14. Subject to the above observations, ground Nos. 1 and 2 are dismissed.

15. In ground No. 3 and 4, the assessee is aggrieved that the CIT(A) erred in in confirming the inclusion of excise duty and sales tax in the 'total turnover' for the purpose of computing deduction under Section 80HHC.

16. We find that the aforesaid issue is also squarely covered, in favour of the assessee, by Hon'ble jurisdictional High Court in the case of CIT v. Sudershan Chemical Industries Ltd., 245 ITR 769. Accordingly, respectfully following the Hon'ble Bombay High Court, we accept assessee's plea and direct the Assessing Officer to exclude the element of excise duty and sales tax from 'total turnover' for the purpose of computing deduction under Section 80HHC of the Act.

17. Ground Nos. 3 and 4 are, therefore, allowed.

18. In ground Nos. 5 and 6, the assessee is aggrieved of CIT(A)'s confirming the disallowance of 1/10th of Motor Car Expenses and of Rs. 15,000 on account of personal use of phone by directors.
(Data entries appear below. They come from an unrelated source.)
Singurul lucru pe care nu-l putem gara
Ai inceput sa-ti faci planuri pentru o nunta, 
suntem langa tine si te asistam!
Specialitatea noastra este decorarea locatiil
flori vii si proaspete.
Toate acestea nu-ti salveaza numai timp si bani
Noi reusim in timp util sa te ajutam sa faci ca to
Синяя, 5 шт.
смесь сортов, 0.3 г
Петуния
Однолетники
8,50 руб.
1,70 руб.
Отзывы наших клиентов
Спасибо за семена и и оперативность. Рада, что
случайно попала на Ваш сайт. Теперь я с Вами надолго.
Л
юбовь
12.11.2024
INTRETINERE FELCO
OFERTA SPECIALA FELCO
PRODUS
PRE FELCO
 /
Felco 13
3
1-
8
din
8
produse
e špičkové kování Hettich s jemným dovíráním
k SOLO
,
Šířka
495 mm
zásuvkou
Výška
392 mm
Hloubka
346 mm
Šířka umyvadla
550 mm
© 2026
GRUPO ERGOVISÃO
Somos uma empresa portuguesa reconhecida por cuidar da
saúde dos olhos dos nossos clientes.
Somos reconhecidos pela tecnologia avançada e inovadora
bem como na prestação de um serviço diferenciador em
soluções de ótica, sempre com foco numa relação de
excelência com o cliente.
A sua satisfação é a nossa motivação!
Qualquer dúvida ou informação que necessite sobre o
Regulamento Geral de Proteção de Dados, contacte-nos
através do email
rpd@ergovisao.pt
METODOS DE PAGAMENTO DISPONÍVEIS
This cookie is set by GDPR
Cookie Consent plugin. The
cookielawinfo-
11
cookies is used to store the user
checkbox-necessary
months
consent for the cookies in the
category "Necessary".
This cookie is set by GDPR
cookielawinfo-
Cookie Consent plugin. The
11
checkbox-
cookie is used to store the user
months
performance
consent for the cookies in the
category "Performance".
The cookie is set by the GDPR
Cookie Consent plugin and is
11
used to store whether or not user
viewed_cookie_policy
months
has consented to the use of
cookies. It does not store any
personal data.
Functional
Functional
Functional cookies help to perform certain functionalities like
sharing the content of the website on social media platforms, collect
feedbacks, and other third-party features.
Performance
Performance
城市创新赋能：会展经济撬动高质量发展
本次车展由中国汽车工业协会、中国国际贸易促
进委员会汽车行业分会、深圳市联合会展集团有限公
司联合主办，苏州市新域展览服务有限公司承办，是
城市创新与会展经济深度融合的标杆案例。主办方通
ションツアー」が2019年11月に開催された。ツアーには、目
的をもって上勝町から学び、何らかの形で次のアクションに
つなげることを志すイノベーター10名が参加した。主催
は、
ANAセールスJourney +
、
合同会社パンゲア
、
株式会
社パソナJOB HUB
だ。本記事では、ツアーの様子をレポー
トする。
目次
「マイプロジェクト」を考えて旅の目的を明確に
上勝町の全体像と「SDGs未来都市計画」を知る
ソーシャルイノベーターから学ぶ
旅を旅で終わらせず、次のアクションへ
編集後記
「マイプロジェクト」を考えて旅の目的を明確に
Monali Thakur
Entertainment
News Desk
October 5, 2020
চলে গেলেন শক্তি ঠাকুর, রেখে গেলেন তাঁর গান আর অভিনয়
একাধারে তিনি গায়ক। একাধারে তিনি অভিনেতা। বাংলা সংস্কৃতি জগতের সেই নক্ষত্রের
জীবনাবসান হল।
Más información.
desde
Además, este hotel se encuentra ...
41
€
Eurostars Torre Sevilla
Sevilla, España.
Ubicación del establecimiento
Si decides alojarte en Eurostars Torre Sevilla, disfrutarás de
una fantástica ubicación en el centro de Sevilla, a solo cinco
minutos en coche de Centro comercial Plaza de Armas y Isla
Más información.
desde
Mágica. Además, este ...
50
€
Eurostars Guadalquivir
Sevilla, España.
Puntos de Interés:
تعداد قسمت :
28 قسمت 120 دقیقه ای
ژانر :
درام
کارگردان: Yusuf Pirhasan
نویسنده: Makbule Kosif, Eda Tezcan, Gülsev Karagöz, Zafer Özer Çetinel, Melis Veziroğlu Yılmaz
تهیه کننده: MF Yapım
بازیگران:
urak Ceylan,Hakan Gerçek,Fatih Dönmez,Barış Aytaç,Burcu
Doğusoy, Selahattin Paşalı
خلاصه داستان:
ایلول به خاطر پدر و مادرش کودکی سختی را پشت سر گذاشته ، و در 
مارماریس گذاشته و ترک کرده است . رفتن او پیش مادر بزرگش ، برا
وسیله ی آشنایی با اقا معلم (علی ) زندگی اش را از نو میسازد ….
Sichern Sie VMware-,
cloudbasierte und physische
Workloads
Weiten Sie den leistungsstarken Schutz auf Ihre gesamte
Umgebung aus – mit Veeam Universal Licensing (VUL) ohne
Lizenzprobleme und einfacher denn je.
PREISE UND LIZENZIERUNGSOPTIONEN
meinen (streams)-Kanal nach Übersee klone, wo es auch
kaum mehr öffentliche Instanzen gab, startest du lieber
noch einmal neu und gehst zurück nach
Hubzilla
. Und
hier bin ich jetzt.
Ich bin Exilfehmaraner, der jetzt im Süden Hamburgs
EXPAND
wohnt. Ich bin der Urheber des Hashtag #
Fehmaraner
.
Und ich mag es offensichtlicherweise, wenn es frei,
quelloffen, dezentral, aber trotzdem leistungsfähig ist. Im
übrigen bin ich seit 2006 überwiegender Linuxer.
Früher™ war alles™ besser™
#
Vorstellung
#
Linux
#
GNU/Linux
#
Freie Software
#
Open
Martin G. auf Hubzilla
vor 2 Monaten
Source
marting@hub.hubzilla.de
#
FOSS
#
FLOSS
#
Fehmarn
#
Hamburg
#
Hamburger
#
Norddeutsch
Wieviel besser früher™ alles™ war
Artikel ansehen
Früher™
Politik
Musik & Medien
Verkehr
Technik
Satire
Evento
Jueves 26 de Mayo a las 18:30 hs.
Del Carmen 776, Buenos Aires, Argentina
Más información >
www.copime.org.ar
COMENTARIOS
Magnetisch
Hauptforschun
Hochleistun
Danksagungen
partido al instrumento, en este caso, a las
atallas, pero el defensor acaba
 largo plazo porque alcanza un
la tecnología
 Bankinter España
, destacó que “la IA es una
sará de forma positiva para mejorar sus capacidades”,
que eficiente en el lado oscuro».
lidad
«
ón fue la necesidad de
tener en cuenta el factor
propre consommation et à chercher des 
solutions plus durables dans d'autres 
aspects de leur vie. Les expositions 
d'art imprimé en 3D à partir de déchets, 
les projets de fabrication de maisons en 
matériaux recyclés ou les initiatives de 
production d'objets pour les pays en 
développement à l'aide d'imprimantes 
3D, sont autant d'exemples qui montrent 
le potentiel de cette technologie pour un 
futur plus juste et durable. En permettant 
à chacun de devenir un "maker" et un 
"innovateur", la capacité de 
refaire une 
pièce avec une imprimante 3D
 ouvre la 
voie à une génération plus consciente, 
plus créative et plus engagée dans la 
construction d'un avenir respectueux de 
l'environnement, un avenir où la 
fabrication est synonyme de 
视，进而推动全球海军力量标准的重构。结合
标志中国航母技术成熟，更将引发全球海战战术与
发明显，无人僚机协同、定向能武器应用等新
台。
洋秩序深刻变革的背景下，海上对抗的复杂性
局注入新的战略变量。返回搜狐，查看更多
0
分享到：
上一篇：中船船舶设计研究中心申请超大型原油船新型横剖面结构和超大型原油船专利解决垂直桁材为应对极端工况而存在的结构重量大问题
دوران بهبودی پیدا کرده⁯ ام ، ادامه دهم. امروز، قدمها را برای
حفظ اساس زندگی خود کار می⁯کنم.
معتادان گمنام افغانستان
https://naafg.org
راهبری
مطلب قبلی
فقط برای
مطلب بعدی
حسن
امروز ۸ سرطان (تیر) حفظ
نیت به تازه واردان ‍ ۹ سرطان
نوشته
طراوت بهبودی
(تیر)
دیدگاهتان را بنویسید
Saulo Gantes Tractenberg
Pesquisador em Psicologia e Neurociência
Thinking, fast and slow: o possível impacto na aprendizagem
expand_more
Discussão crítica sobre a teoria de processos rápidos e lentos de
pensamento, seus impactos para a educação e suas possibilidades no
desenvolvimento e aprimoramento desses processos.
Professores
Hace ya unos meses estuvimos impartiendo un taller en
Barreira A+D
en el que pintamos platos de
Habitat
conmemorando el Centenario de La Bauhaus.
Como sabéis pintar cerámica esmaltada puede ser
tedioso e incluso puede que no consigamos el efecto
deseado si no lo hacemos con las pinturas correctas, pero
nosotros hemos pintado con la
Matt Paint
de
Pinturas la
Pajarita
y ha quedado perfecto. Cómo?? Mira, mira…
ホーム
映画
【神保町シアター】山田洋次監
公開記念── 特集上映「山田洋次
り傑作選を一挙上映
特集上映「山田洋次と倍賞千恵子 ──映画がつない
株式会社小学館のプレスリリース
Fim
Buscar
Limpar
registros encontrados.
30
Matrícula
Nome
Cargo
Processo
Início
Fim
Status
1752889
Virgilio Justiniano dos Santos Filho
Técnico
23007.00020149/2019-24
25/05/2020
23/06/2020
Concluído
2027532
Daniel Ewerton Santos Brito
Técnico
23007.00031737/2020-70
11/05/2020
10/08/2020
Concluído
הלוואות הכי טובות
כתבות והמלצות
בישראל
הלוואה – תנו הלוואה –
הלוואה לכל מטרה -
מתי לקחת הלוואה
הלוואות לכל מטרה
19. As far as these two disallowances are concerned, having heard the rival contentions, we find ourselves in considered agreement with the view taken by a co ordinate bench of this Tribunal in the case of DCIT v. Mira Industries, 87 ITD 475, r.p. at page 521) wherein, following the judgment of Hon'ble Gujarat High Court In the case of Sayaji Iron & Engg Co v. CIT, 253 ITR 749, it is held that "there can not be any personal expenses so far as the company is concerned", since "the company is an artificial person, and, therefore, expenses being personal in nature does not arise". Respectfully following the aforesaid views, we direct to the Assessing Officer to delete the impugned disallowances,

20. Ground No. 5 and 6, therefore, are allowed.

21. In the result, the appeal is partly allowed in the terms indicated above.